Мы прошли через гостиную, где на диване с книжкой в руках лежала мать Люси, и вошли в комнату подруги.
– Моя мама приохотила твою к детективам и книгам о разведчиках, – заметил я, рассмотрев обложку книги. – Я не видел у вас «И один в поле воин».
– Да, это ваша книга. Сегодня вся школа шумела и спорила о сбитых американских самолётах. Никто не верит таким цифрам. То сбивали по одному-два, пусть даже пять, и не каждый день, а то сразу пятьдесят два!
– Помнишь, что я говорил о массовых бомбежках Ханоя? – напомнил я. – Американцы и раньше бомбили Северный Вьетнам, но не так сильно. Так вот, реальность уже изменилась и не только у нас. Я не знаю, что сделали наши, но, скорее всего, подбросили вьетнамцам ракетные установки в дополнение к тем, которые уже были, или разместили там наши части ПВО. Я думаю, что сделали второе, потому что не получится быстро научить местных. Начиная с середины ноября, потери американской авиации постоянно растут. А вчера массово бомбили Ханой и порт в Хайфоне и пытались уничтожить мосты. В моей реальности это произошло на неделю позже и сбили только один самолёт. Видимо, было сильное прикрытие и вьетнамцы не поднимали головы, а тех, кто поднял, раздолбали. Сейчас, наоборот, американцам не дали отбомбиться и из полёта не вернулась треть самолётов. Это очень чувствительный удар. И дело не только в технике. Каждый второй самолёт взлетел с одного из авианосцев. Пилоты морской авиации – это элита военно-воздушных сил США, и на их обучение тратятся много времени и средств. Посмотрим, какая на это будет реакция в Штатах. Американцев не интересует никто, кроме них самих. Это уже позже они убедят всех в том, что борются за права человека, сейчас им плевать на эти права, главное – национальные интересы США. И на гибель вьетнамцев большинству из них тоже плевать.
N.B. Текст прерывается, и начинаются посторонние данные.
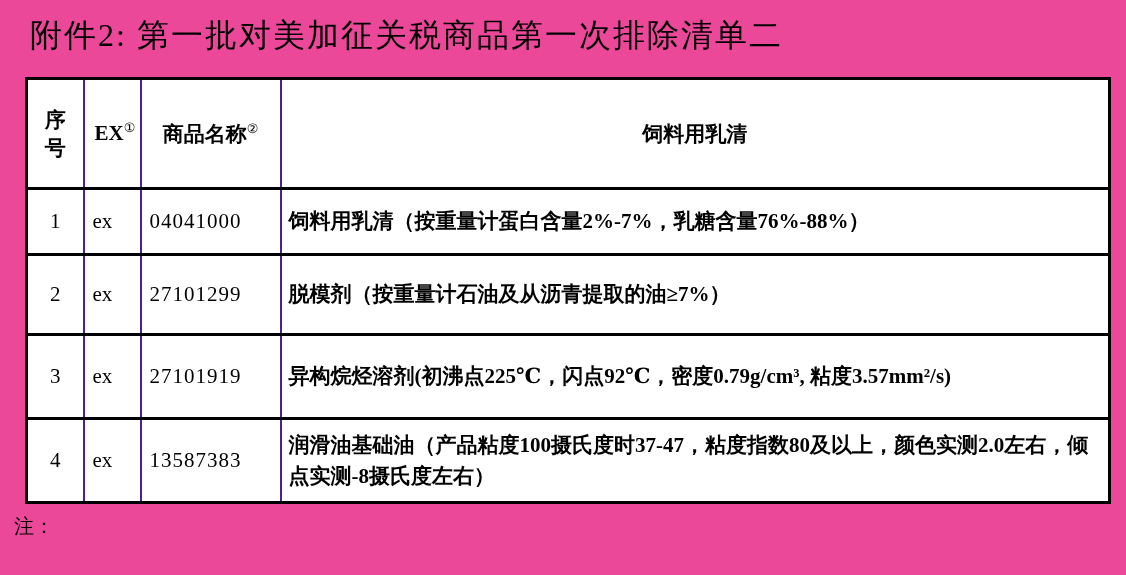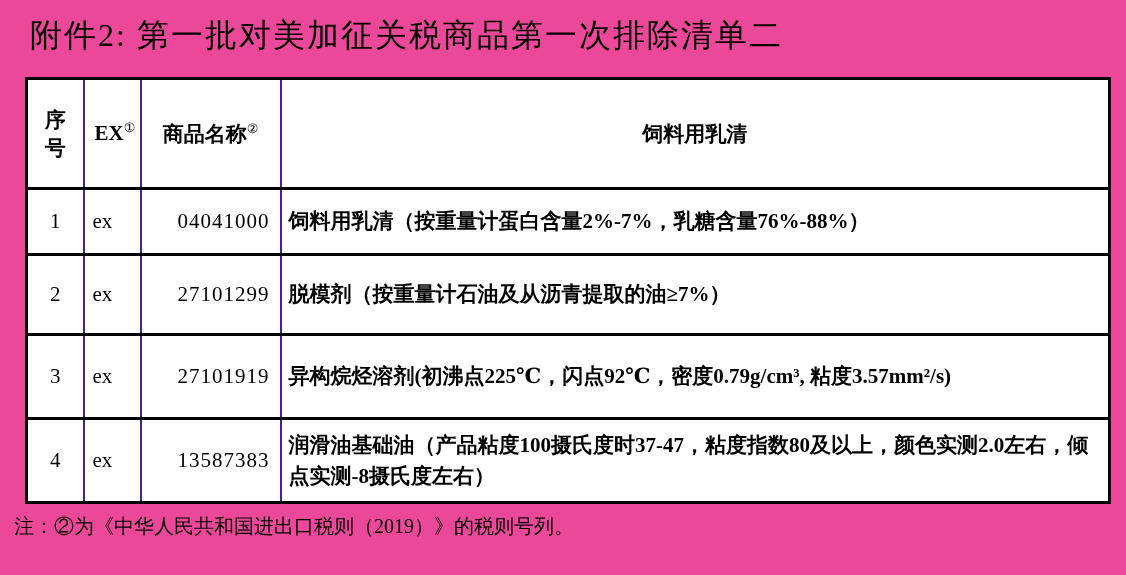--- a/index.html
+++ b/index.html
@@ -69,7 +69,7 @@
   }
   td.cell-index { text-align: center; }
   td.cell-ex { text-align: left; padding-left: 8px; }
-  td.cell-code { text-align: right; padding-left: 8px; letter-spacing: 1px; }
+  td.cell-code { text-align: left; padding-left: 8px; letter-spacing: 1px; }
   td.cell-name { text-align: left; padding-left: 7px; padding-right: 6px; line-height: 1.45; font-weight: bold; }
   .notes {
     position: absolute;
Массовые выступления против войны начнутся только тогда, когда в Америку хлынут гробы с их мужьями и детьми. Похоже, что теперь это случится раньше. Ладно, это не наше с тобой дело, хотя я буду только рад, если этим сволочам надерут задницы.
– А ведь ты сильно их не любишь, – заметила Люся.
– Не за что их любить, – ответил я. – Отдельные американцы могут быть прекрасными людьми: умными, добрыми, талантливыми, а вот вся нация в целом... Пока они строили американскую мечту и не лезли наводить свои порядки в мире, всё было нормально, а потом... Вся послевоенная история прошла в попытках подгрести под себя как можно больше ресурсов, выстроить всех остальных в шеренгу и уничтожить Советский Союз, который мешал им устанавливать свои порядки. В конце концов это у них получилось, хоть и не полностью. Россия тоже постоянно мешала. И вменяемыми становились только тогда, когда получали по морде. Ну их к чёрту, давай лучше подумаем, куда пойдём в первую очередь.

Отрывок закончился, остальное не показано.